DATASET EXTRACT:
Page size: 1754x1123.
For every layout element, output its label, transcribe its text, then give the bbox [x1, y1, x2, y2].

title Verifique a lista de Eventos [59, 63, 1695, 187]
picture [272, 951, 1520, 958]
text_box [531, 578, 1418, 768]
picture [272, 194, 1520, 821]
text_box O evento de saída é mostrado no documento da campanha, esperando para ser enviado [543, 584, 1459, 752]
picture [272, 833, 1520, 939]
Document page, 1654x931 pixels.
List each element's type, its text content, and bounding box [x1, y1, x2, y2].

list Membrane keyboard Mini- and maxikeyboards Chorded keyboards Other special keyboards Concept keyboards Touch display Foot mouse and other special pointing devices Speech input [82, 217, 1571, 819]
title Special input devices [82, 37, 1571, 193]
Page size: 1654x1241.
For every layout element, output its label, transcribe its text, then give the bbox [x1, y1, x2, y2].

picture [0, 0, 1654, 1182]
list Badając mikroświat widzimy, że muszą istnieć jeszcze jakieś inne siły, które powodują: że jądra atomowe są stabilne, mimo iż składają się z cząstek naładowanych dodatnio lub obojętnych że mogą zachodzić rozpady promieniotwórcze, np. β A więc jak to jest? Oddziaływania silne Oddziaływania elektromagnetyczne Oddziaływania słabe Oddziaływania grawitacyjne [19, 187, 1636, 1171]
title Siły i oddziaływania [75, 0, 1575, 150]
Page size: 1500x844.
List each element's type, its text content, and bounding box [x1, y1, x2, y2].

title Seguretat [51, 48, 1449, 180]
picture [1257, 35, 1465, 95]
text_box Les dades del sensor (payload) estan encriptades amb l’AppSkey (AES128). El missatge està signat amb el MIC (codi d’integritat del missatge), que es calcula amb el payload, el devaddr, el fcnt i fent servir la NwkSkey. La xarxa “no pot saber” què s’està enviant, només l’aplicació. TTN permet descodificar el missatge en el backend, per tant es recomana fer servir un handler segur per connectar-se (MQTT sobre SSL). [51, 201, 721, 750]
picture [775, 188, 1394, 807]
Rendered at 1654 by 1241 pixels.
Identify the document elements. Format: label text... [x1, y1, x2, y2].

EXERCISE BRIEF:
Write out everything from the line containing "Page size: 1500x844." down to the line containing "picture [1257, 35, 1465, 95]", reproducing each line of the material exactly.

RESPONSE BELOW:
Page size: 1500x844.
List each element's type, its text content, and bounding box [x1, y1, x2, y2].

title Seguretat [51, 48, 1449, 180]
picture [1257, 35, 1465, 95]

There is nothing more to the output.